Selecting the Target Genome. The target genome has to be the same as the genome in the experimental data that has been uploaded. In this instance, the reference genome was Escherichia coli MG1655. If you start typing MG1655 in the text box under “Target Genome”, PATRIC will display the best hits. There are quite a few there, but if you are choosing the Reference genome, that will be indicated by [Ref] that you can see in front of the name of the genome. The other genomes are all versions of Escherichia coli MG1655 genomes that are available in the PATRIC database. These can be distinguished by the Genome ID, which directly follows the name of the genome (ex. [511145.180]). Click on the genome that is most appropriate to use as the reference for the individual dataset that has been selected.
V. Optional Metadata¶
To find out more information about the type of metadata that can be uploaded in the Expression Import service, click on the information icon. This will open a pop-up window that describes the format and types of metadata, and the format that is required for it to be uploaded. Uploading those files follow the same protocol described above.

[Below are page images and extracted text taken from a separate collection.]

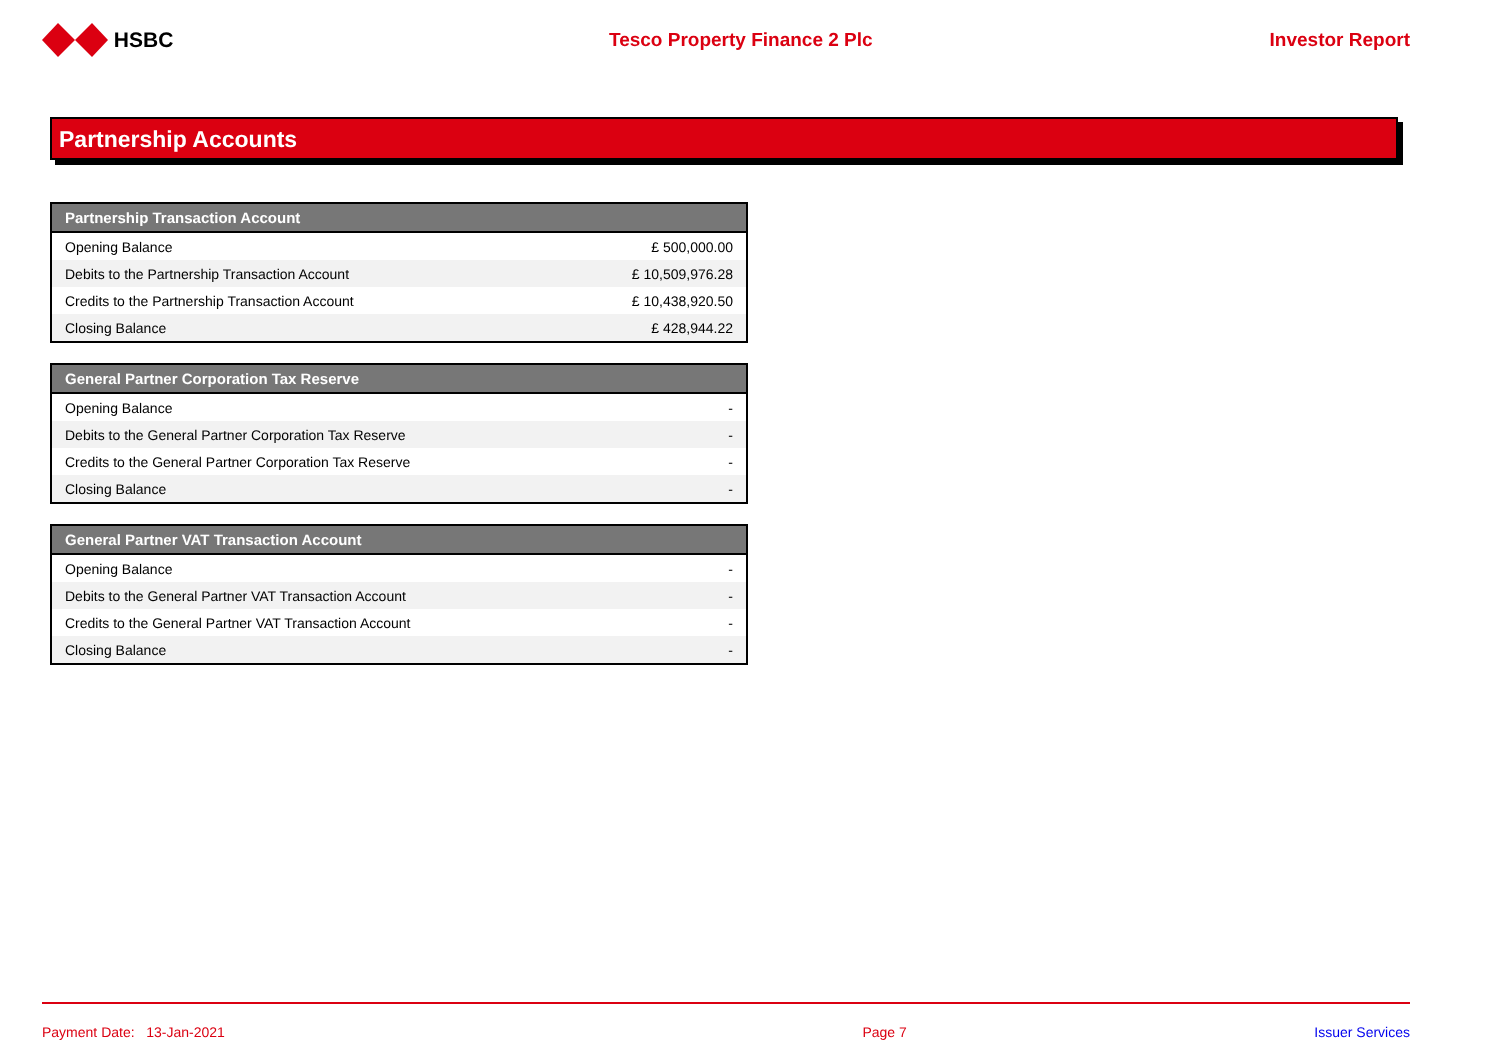HSBC Tesco Property Finance 2 Plc Investor Report
Partnership Accounts
| Partnership Transaction Account | |
| --- | --- |
| Opening Balance | £ 500,000.00 |
| Debits to the Partnership Transaction Account | £ 10,509,976.28 |
| Credits to the Partnership Transaction Account | £ 10,438,920.50 |
| Closing Balance | £ 428,944.22 |
| General Partner Corporation Tax Reserve | |
| --- | --- |
| Opening Balance | - |
| Debits to the General Partner Corporation Tax Reserve | - |
| Credits to the General Partner Corporation Tax Reserve | - |
| Closing Balance | - |
| General Partner VAT Transaction Account | |
| --- | --- |
| Opening Balance | - |
| Debits to the General Partner VAT Transaction Account | - |
| Credits to the General Partner VAT Transaction Account | - |
| Closing Balance | - |
Payment Date: 13-Jan-2021 Page 7 Issuer Services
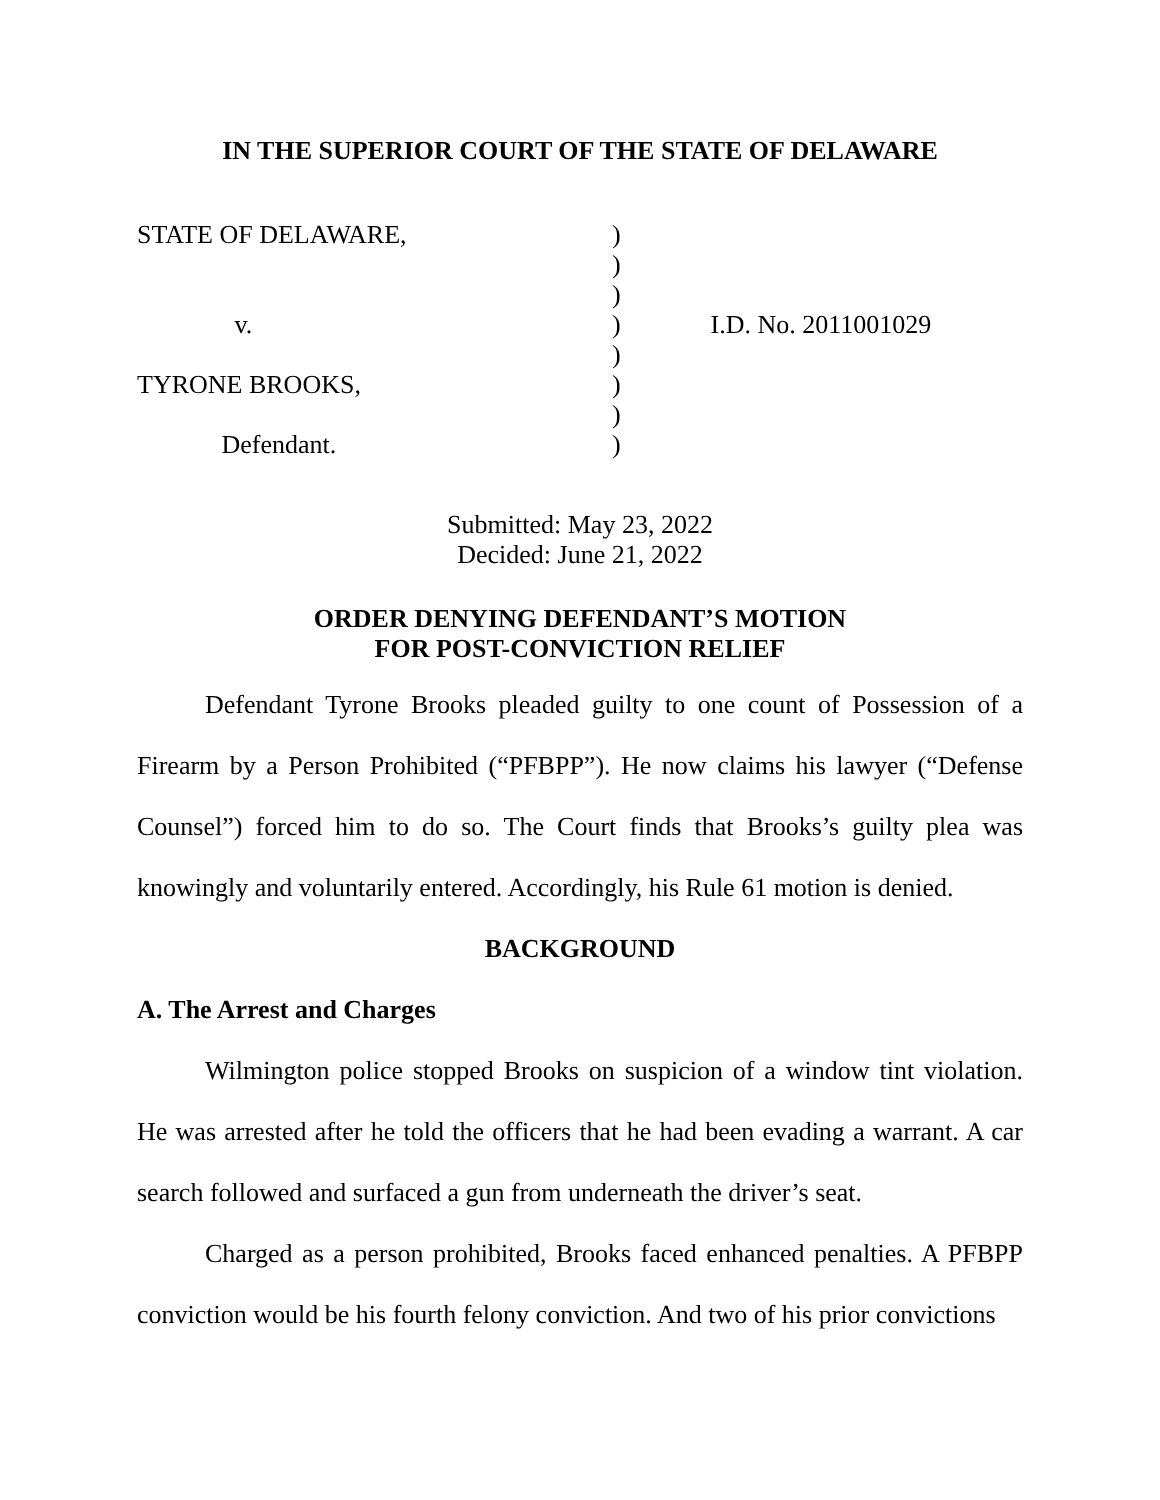IN THE SUPERIOR COURT OF THE STATE OF DELAWARE
STATE OF DELAWARE, v. TYRONE BROOKS, Defendant.
) ) ) ) ) ) ) )
I.D. No. 2011001029
Submitted: May 23, 2022
Decided: June 21, 2022
ORDER DENYING DEFENDANT’S MOTION
FOR POST-CONVICTION RELIEF
Defendant Tyrone Brooks pleaded guilty to one count of Possession of a Firearm by a Person Prohibited (“PFBPP”). He now claims his lawyer (“Defense Counsel”) forced him to do so. The Court finds that Brooks’s guilty plea was knowingly and voluntarily entered. Accordingly, his Rule 61 motion is denied.
BACKGROUND
A. The Arrest and Charges
Wilmington police stopped Brooks on suspicion of a window tint violation. He was arrested after he told the officers that he had been evading a warrant. A car search followed and surfaced a gun from underneath the driver’s seat.
Charged as a person prohibited, Brooks faced enhanced penalties. A PFBPP conviction would be his fourth felony conviction. And two of his prior convictions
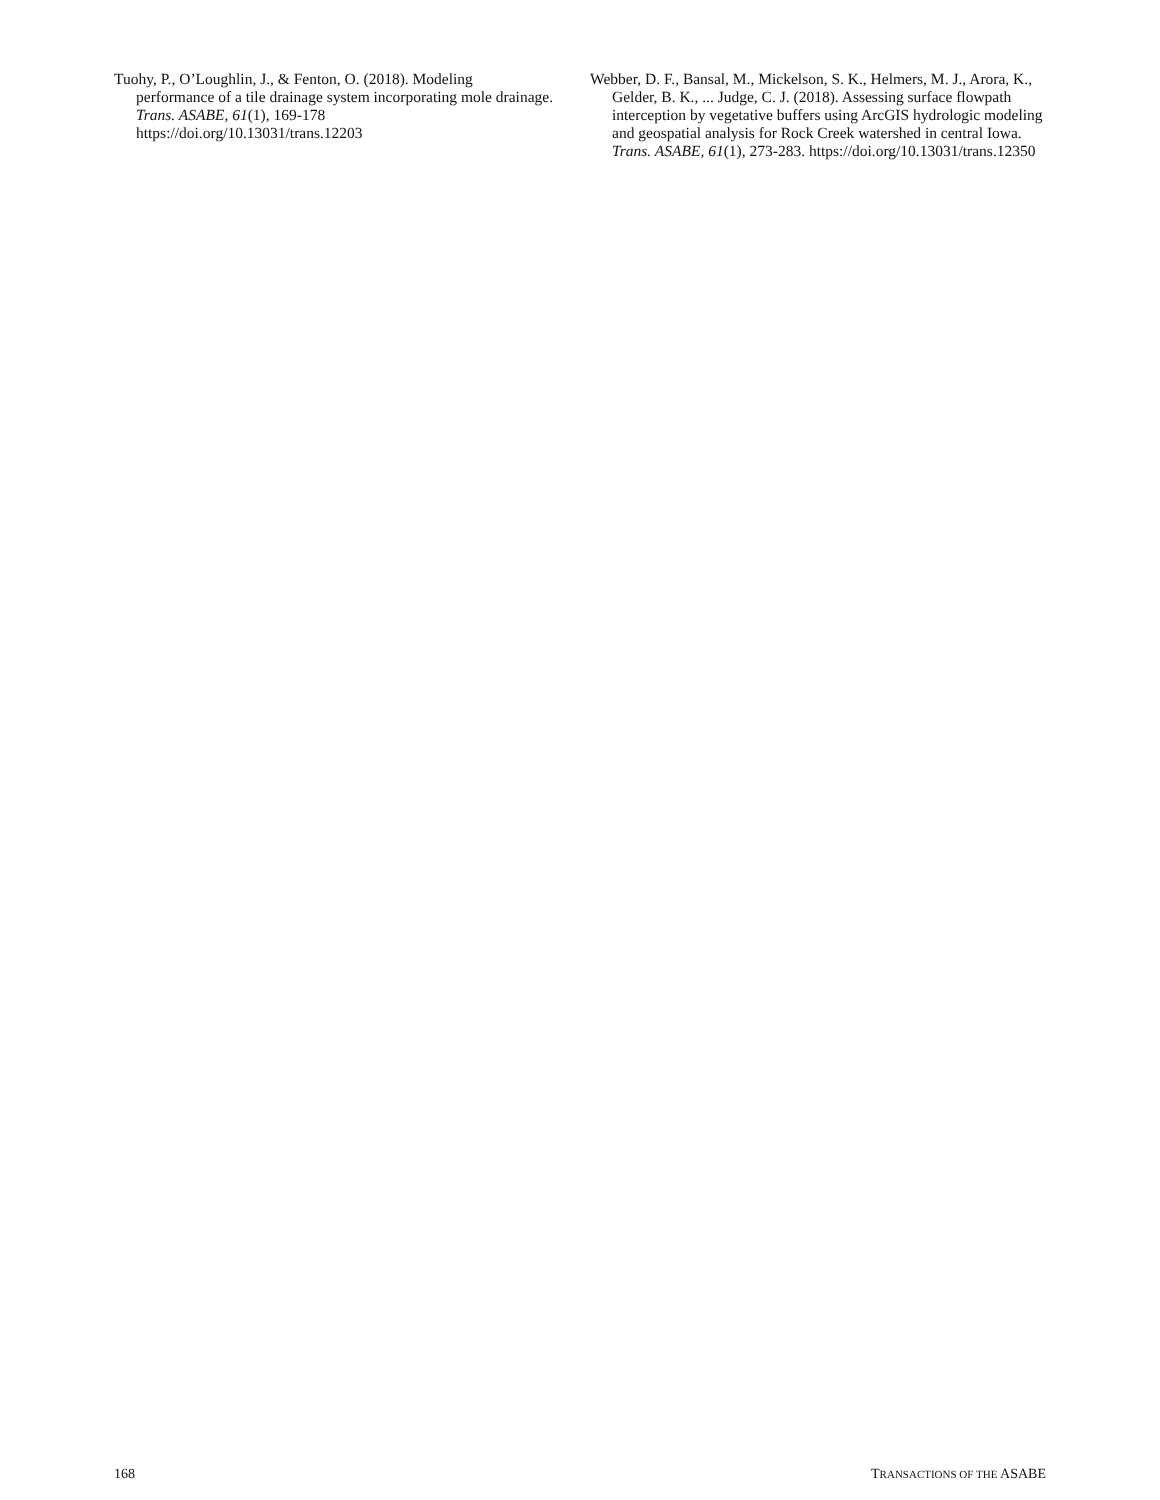Tuohy, P., O’Loughlin, J., & Fenton, O. (2018). Modeling performance of a tile drainage system incorporating mole drainage. Trans. ASABE, 61(1), 169-178 https://doi.org/10.13031/trans.12203
Webber, D. F., Bansal, M., Mickelson, S. K., Helmers, M. J., Arora, K., Gelder, B. K., ... Judge, C. J. (2018). Assessing surface flowpath interception by vegetative buffers using ArcGIS hydrologic modeling and geospatial analysis for Rock Creek watershed in central Iowa. Trans. ASABE, 61(1), 273-283. https://doi.org/10.13031/trans.12350
168 TRANSACTIONS OF THE ASABE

VI.Experiment Information and Job Submission¶
Next you will need to fill in all the metadata in the “Experiment Information” box (Red arrow). The PubMed ID is optional. When the information is filled out, click the submit button at the bottom of the page (Blue arrow).
A message appears underneath indicating that the data has been submitted (Red arrow).
Clicking on the Jobs button at the bottom of the page will show you the status of the job you submitted.
VII.Viewing the Expression Import job¶
From the jobs page, click on an Expression Import job of interest. Then click on the View icon in the vertical green bar.
This will open up the landing page for the results of that job. At the top right corner, there are two icons. Click on the View icon.
This will open a page that shows each of the conditions that are part of the experiment.
Clicking on a condition of interest will populate the vertical green bar with the downstream options that can be done with the data. Clicking on the Genes icon would, for example, take researchers to a table where they could see the individual genes, if they were up or down expressed, and the values for that.
Click on the Experiment icon at the top of the landing page.
This will take the researcher to a table where all the results for the experiment across all the conditions are available.
A filter, where you can filter by up or down expression, the genomes, keywords, log ratio or Z score is available on the left side of the table.
A heatmap view of the data is also available. Click on the word Heatmap that is directly above the filter.
This will load a heatmap view of the data can be filtered or clustered.